[[ SUPPLIED DATA, beginning ]]

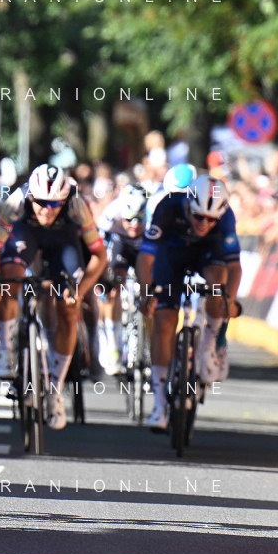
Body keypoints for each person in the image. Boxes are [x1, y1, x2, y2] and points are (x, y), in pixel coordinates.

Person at [0, 164, 107, 430]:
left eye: (54, 204)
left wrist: (79, 292)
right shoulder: (17, 202)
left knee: (68, 307)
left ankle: (55, 390)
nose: (47, 209)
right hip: (26, 234)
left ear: (64, 200)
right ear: (31, 196)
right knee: (10, 280)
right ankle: (6, 350)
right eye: (41, 203)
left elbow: (100, 256)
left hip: (63, 242)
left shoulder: (77, 205)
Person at [137, 174, 242, 430]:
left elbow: (234, 267)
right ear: (188, 204)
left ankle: (209, 346)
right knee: (164, 323)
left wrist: (228, 301)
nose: (204, 223)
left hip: (207, 253)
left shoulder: (226, 217)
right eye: (198, 217)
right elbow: (145, 258)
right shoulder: (167, 207)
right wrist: (147, 292)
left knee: (218, 284)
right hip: (171, 255)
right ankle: (159, 404)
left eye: (211, 219)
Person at [95, 184, 148, 374]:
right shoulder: (111, 212)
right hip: (120, 242)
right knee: (113, 287)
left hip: (144, 242)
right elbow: (99, 248)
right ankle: (114, 347)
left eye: (140, 218)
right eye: (129, 219)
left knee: (150, 285)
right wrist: (103, 278)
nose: (135, 224)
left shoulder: (153, 214)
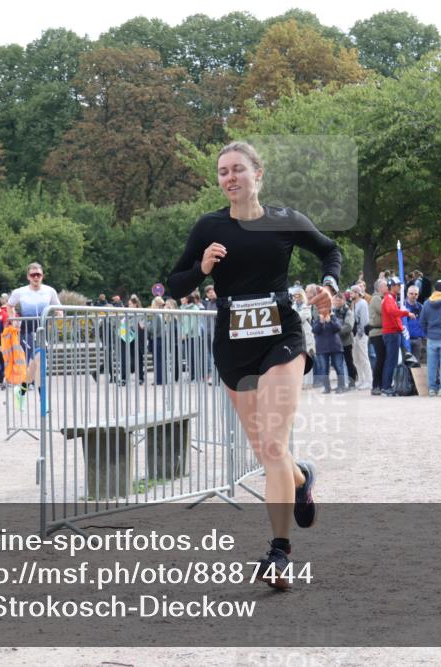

[[ SUPPLIED DATA, end ]]

▶ HOW TO COMPLETE THIS TASK
Quote every record above exactly, leaving out any pictures.

▶ SOLUTION TO THE EXERCISE
Body keypoints for each person in the image. Boxes are [x1, y1, x2, y2] and points are (x, y), in pixel coordinates.

Person at [0, 164, 107, 430]:
left eye: (54, 204)
left wrist: (79, 292)
right shoulder: (17, 202)
left knee: (68, 307)
left ankle: (55, 390)
nose: (47, 209)
right hip: (26, 234)
left ear: (64, 200)
right ear: (31, 196)
right knee: (10, 280)
right ankle: (6, 350)
right eye: (41, 203)
left elbow: (100, 256)
left hip: (63, 242)
left shoulder: (77, 205)
Person at [137, 174, 242, 430]:
left elbow: (234, 267)
right ear: (188, 204)
left ankle: (209, 346)
right knee: (164, 323)
left wrist: (228, 301)
nose: (204, 223)
left hip: (207, 253)
left shoulder: (226, 217)
right eye: (198, 217)
right elbow: (145, 258)
right shoulder: (167, 207)
right wrist: (147, 292)
left knee: (218, 284)
right hip: (171, 255)
right ankle: (159, 404)
left eye: (211, 219)
Person at [95, 184, 148, 374]:
right shoulder: (111, 212)
right hip: (120, 242)
right knee: (113, 287)
left hip: (144, 242)
right elbow: (99, 248)
right ankle: (114, 347)
left eye: (140, 218)
right eye: (129, 219)
left knee: (150, 285)
right wrist: (103, 278)
nose: (135, 224)
left shoulder: (153, 214)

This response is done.